Absolutely. If we don’t hear all types of feedback, then we limit our opportunity to improve. I’ve heard and read a lot of feedback; I’m absorbing all of it and our recent AtomOS firmware updates are a testament to our actions to the feedback we received. Some examples are advanced fan controls on the NINJA V/V+, which allow creatives to manually reduce the fan speed while recording to run quieter and then boost it between takes keep the system cool. Another example is support For Sony FS series camera RAW and Panasonic BS1H. We also added program record with graphics and PIP for AtomX CAST, audio delay and more. All these features have been made available as free updates and were frequently requested by creatives.
Somebody mentioned that ATOMOS acquired Timecode Systems. How does that fit in?
ATOMOS acquired Timecode Systems back in 2019 — it’s extraordinary tech that synchronizes multiple sources of sound and video wirelessly or wired using timecode. It works across all multicamera formats using any combination of cameras and audio — from pro broadcast cameras, audio recorders to mirrorless/DSLR and smartphones. We’ve already built the Timecode Systems tech into our products, and we have customers using these features today.

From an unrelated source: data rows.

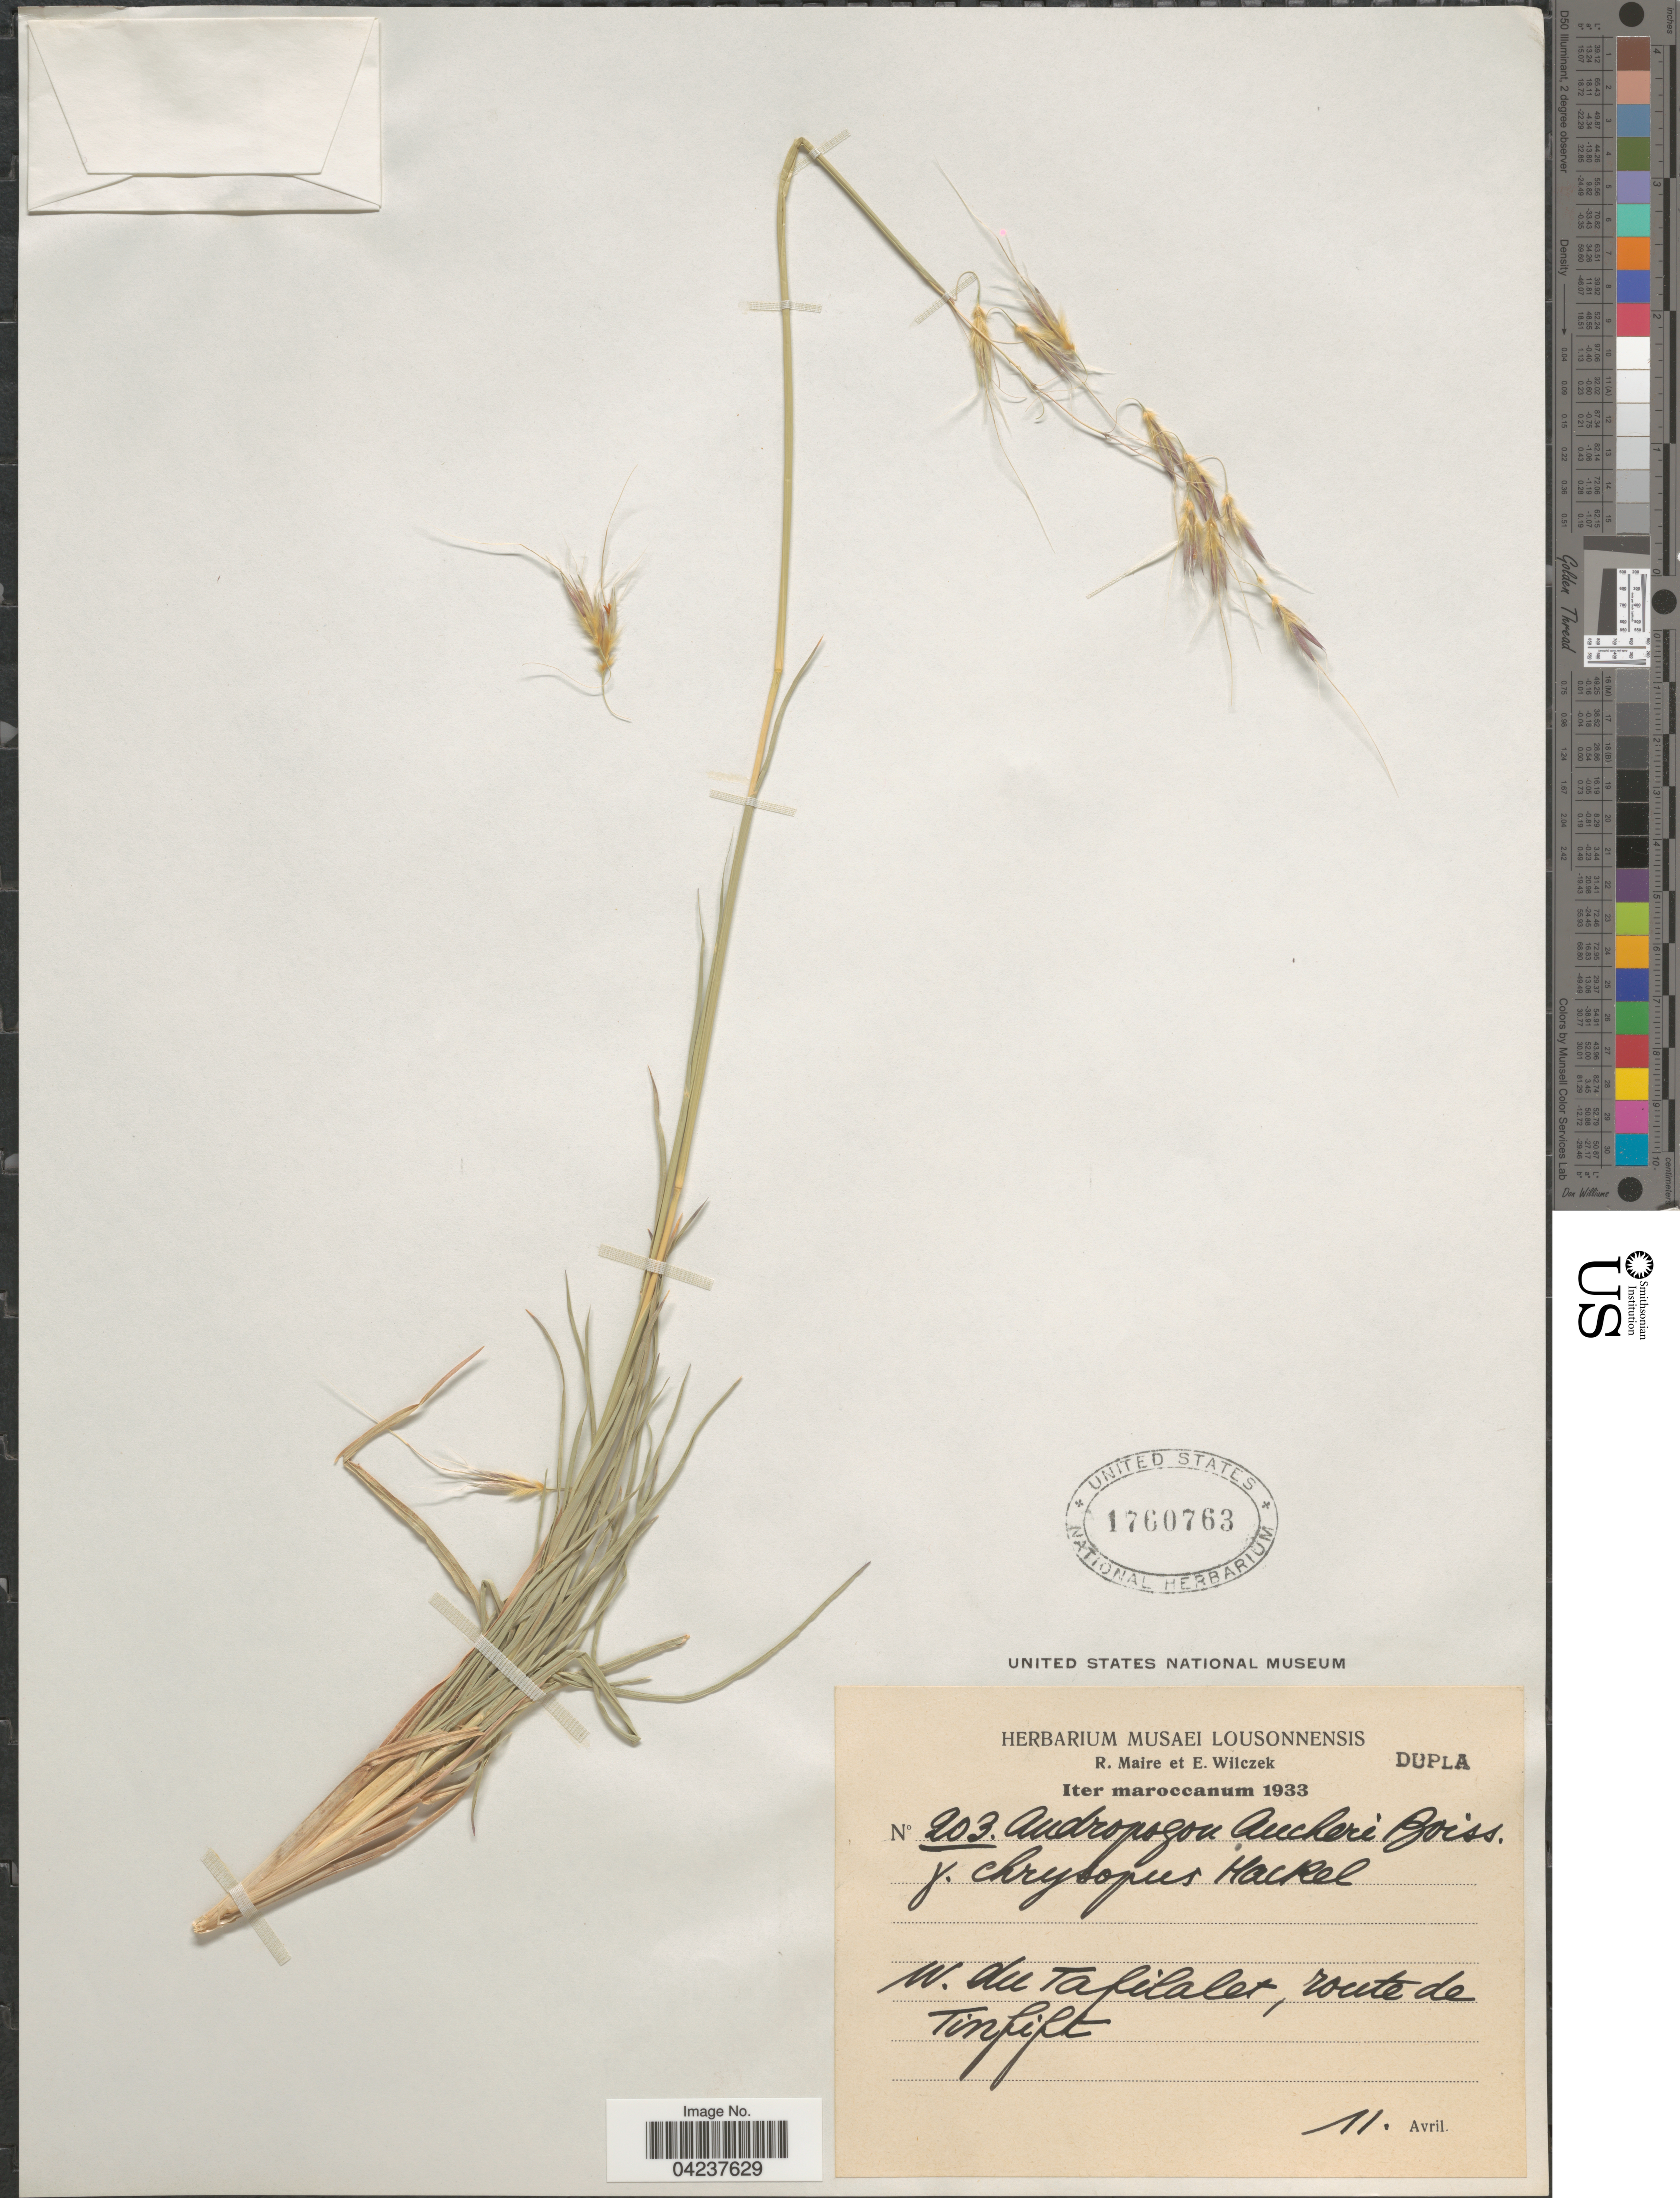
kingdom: Plantae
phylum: Tracheophyta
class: Liliopsida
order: Poales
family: Poaceae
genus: Chrysopogon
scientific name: Chrysopogon plumulosus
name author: Hochst.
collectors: R. Maire & E. Wilczek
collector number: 203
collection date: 1933-04-11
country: Morocco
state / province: Meknès-Tafilalet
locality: Iter maroccanum 1933. W. du Tafilalet, route de Tinfift.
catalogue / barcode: US 1760763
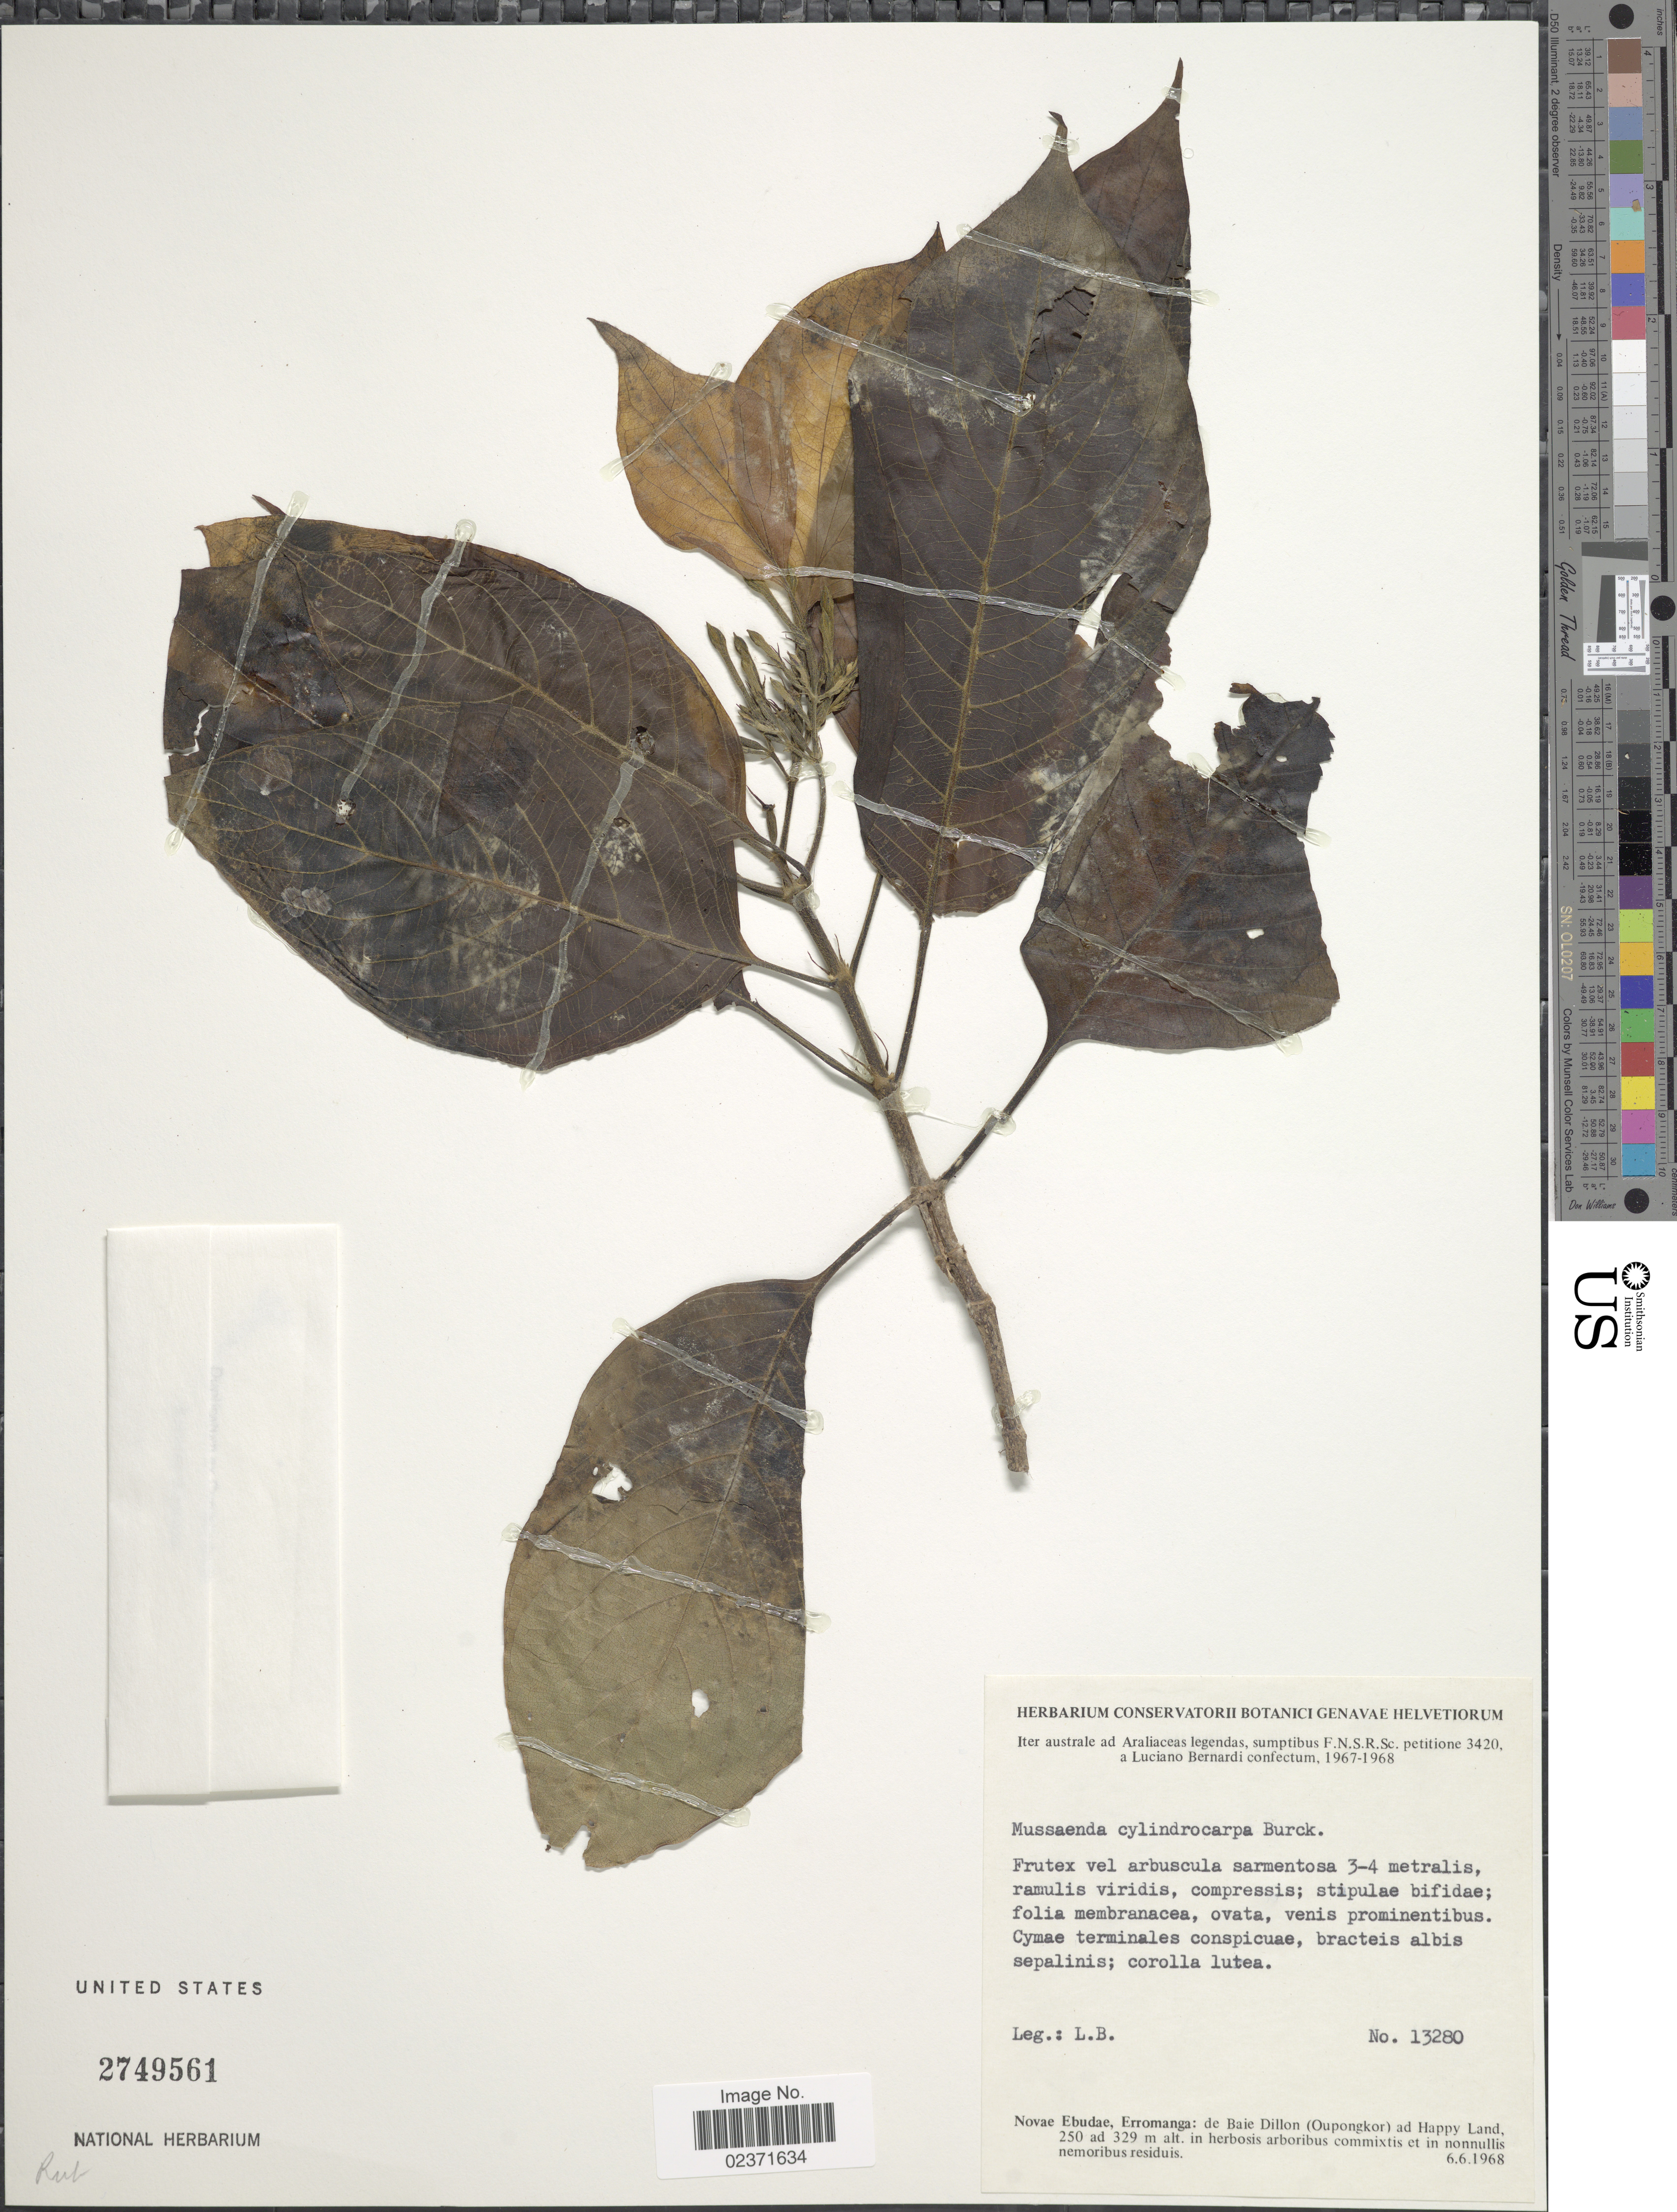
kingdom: Plantae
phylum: Tracheophyta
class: Magnoliopsida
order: Gentianales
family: Rubiaceae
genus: Mussaenda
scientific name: Mussaenda cylindrocarpa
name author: Burck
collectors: L. Bernardi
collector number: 13280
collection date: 1968-06-06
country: Vanuatu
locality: Austral ad Araliaceas legendas. Novae Ebudae: de Naie Dillon (Oupongkor) ad Happy Land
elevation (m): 250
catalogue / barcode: US 2749561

You said earlier that your mantra is to democratize the process. Does that mean continued work on both the high-end as well as the entry/affordable level?
Yes. We’ve always bridged both high and entry level creative functionality. When you think about making a product equally approachable and functional for both an experienced and new creative, it goes back to developing a product with great UI/UX with progressive disclosure; it’s approachable for a new creative with advanced features and functions for a pro. Just because someone is technically proficient doesn’t mean they want to be embroiled in an overly-technical process. We are constantly challenging ourselves to improve.
ATOMOS headquarters is in Melbourne?
Yes, our headquarters is in Melbourne, but we’re a worldwide company with teams in Japan, Germany, UK, France, India, China, the US and more.
Is UI (User Interface) programming done all around the world as well?
All around the world. I don’t sleep. That’s why I’m wearing glasses on this Zoom call, so you can’t see the dark circles.
Same with me. I’m eternally jetlagged. Thanks for an illuminating discussion.